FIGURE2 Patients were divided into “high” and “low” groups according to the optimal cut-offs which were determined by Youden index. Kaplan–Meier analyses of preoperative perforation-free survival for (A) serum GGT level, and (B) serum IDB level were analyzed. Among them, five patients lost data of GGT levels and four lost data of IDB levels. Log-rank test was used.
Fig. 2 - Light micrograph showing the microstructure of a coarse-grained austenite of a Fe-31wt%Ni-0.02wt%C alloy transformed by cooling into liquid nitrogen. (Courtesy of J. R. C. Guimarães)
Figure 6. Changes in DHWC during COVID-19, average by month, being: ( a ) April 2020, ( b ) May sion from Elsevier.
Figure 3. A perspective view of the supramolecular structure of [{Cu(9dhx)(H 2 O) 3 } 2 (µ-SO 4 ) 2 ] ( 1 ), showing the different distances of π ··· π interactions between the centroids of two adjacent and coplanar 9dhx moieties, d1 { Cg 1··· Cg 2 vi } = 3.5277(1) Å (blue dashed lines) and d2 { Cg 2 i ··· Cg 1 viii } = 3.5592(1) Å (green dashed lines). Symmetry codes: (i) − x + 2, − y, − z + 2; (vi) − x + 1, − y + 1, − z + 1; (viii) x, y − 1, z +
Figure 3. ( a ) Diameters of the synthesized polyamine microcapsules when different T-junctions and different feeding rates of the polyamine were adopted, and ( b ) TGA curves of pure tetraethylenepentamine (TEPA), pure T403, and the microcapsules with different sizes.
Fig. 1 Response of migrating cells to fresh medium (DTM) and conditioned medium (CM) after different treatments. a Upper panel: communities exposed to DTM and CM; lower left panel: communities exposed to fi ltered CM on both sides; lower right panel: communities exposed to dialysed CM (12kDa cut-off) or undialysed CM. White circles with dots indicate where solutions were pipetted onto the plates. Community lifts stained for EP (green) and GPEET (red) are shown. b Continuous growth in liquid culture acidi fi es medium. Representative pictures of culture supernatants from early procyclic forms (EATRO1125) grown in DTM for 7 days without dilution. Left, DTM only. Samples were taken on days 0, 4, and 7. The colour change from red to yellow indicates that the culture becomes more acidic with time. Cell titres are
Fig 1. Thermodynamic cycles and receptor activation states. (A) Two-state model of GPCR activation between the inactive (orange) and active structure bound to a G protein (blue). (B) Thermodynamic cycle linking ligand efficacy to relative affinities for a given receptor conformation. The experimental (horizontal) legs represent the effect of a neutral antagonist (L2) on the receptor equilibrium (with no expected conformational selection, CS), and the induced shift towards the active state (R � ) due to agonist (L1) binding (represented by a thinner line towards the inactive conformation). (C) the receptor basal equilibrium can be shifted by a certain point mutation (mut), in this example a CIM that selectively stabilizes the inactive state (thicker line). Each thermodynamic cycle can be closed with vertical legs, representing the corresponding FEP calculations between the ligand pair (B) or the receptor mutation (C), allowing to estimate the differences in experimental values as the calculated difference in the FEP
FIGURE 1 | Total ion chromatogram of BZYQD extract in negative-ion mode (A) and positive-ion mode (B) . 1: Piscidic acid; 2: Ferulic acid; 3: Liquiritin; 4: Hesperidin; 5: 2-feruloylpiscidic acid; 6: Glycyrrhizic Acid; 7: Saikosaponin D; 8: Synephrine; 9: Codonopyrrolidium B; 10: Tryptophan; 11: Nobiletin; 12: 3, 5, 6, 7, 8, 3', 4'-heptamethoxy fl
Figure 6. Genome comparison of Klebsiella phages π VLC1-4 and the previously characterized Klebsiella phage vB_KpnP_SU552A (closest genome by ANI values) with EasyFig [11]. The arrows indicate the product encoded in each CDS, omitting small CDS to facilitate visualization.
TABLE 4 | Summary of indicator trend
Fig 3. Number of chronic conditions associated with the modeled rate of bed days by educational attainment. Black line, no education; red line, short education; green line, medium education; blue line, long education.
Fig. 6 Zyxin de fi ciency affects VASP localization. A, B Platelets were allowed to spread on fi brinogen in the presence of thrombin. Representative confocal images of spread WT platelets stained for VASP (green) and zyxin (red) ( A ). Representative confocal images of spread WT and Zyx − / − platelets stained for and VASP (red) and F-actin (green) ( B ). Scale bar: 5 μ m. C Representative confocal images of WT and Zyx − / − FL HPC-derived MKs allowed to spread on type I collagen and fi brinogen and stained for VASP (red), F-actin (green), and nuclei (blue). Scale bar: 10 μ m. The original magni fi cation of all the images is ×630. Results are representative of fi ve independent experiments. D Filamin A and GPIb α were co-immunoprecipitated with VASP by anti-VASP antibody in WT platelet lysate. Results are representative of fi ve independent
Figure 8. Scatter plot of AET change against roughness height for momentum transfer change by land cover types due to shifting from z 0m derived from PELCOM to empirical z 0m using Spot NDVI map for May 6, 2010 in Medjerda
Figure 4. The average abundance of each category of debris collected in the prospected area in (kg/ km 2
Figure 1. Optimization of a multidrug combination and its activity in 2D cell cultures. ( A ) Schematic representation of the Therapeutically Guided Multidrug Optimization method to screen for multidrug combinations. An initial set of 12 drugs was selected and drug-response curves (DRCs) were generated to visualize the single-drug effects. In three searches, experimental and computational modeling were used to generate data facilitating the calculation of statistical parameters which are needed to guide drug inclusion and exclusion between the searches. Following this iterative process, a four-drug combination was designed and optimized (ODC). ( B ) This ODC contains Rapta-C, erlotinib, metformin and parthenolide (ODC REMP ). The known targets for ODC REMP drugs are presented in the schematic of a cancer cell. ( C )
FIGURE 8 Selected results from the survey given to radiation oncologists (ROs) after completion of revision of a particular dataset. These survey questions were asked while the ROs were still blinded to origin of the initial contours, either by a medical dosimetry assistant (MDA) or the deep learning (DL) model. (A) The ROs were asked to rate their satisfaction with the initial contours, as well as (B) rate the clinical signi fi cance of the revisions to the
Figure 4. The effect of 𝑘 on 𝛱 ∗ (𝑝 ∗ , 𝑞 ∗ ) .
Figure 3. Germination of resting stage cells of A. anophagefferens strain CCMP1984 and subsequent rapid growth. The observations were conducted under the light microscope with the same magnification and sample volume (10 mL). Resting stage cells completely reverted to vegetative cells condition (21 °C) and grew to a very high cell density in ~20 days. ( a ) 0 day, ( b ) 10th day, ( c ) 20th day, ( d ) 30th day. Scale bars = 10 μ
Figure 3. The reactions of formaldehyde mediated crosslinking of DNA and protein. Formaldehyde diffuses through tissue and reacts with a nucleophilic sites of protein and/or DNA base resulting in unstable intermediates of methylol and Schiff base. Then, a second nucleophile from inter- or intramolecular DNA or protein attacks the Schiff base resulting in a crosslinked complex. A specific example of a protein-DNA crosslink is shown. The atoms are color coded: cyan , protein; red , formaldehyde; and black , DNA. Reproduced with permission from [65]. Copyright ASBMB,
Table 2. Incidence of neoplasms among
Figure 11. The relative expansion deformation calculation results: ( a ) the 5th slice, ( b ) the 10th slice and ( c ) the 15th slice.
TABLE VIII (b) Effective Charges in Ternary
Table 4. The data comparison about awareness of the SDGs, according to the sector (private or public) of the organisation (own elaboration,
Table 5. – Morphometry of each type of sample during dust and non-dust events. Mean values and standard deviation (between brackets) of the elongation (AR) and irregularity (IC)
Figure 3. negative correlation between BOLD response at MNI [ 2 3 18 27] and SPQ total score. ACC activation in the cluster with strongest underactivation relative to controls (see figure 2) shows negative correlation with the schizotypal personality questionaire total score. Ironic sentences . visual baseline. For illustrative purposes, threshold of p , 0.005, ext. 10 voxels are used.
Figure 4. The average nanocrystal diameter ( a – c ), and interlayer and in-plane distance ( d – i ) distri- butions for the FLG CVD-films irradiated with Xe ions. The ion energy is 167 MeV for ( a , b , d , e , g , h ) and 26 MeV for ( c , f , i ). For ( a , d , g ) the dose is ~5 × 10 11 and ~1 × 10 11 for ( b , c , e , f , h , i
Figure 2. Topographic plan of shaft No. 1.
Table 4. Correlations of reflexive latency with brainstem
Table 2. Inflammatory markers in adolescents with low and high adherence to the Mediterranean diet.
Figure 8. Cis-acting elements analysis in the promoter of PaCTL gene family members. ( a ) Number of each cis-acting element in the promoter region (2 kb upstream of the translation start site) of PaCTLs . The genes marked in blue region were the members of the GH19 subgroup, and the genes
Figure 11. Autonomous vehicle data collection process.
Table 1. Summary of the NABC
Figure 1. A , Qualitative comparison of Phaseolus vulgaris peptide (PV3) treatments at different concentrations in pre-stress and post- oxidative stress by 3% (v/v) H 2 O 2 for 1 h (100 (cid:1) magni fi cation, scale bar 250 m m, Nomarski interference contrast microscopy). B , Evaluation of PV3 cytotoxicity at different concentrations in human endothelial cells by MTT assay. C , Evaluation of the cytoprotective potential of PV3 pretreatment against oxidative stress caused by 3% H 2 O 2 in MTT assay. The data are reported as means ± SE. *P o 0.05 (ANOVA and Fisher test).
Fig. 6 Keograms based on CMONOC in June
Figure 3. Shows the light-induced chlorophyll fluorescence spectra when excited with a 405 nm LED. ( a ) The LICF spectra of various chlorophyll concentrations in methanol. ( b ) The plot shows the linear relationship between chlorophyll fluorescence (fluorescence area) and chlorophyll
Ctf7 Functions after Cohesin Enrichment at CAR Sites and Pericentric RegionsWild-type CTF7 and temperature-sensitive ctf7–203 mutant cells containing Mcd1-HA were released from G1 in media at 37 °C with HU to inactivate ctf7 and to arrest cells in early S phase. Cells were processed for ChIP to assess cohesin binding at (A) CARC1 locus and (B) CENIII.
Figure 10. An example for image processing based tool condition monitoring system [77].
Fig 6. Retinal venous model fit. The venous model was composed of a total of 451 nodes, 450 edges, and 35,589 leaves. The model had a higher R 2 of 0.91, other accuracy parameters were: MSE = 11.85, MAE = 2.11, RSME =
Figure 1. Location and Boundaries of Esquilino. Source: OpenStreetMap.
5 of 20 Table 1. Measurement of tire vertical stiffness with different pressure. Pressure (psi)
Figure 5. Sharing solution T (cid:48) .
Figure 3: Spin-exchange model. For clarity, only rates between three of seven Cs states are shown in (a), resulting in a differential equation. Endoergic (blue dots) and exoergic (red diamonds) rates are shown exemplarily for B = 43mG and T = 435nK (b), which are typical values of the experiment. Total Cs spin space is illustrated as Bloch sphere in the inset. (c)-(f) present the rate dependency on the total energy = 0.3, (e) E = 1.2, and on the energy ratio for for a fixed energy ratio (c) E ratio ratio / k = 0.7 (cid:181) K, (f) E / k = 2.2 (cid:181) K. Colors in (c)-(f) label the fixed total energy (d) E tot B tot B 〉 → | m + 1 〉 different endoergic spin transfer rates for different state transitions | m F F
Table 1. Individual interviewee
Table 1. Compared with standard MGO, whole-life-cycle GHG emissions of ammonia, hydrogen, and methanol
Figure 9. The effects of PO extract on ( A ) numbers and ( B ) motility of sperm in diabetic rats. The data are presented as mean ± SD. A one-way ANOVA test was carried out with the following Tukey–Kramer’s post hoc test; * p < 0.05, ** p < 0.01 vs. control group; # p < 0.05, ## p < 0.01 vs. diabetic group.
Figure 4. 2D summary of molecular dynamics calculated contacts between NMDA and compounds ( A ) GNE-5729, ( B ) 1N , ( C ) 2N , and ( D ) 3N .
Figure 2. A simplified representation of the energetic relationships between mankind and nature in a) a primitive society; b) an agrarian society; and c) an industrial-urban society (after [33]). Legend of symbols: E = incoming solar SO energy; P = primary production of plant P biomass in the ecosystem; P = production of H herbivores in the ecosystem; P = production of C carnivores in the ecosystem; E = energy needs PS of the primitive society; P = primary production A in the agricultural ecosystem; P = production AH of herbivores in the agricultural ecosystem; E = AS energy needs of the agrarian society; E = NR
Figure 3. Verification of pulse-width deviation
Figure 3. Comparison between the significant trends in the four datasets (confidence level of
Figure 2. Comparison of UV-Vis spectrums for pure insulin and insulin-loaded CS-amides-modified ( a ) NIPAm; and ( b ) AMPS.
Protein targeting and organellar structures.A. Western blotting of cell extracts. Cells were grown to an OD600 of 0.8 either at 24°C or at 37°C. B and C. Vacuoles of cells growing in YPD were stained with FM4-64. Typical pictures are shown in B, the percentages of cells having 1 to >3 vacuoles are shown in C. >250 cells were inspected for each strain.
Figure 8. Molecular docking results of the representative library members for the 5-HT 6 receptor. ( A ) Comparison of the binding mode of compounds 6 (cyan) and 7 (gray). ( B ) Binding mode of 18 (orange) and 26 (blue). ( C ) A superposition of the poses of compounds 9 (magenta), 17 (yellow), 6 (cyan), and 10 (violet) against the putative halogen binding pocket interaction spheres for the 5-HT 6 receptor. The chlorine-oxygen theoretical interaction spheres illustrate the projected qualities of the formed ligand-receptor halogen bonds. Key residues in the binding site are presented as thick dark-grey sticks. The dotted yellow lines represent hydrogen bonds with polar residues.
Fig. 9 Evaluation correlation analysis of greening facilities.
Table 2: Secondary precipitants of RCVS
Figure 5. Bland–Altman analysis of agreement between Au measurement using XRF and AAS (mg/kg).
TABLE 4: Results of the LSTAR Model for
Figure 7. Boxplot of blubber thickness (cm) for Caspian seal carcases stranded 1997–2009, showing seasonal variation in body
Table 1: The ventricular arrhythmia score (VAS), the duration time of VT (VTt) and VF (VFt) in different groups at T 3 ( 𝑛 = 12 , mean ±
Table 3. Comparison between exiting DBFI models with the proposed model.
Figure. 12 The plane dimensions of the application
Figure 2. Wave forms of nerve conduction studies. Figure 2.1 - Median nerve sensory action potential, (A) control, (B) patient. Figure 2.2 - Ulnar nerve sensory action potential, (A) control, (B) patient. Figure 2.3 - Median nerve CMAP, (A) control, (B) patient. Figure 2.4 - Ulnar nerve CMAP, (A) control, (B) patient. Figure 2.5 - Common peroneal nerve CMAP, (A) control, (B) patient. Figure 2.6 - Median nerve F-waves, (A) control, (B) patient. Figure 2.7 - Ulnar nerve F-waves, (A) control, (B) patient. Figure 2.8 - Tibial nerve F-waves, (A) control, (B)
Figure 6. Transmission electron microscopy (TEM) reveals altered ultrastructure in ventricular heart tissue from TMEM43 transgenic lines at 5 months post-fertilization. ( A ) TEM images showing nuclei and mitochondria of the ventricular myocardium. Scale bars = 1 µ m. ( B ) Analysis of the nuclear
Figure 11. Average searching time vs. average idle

━━━━━━━━━━

Where does the word "during" appear in the listing above? Copy every line that holds it.

Exercise solution:
Figure 6. Changes in DHWC during COVID-19, average by month, being: ( a ) April 2020, ( b ) May sion from Elsevier.
Table 5. – Morphometry of each type of sample during dust and non-dust events. Mean values and standard deviation (between brackets) of the elongation (AR) and irregularity (IC)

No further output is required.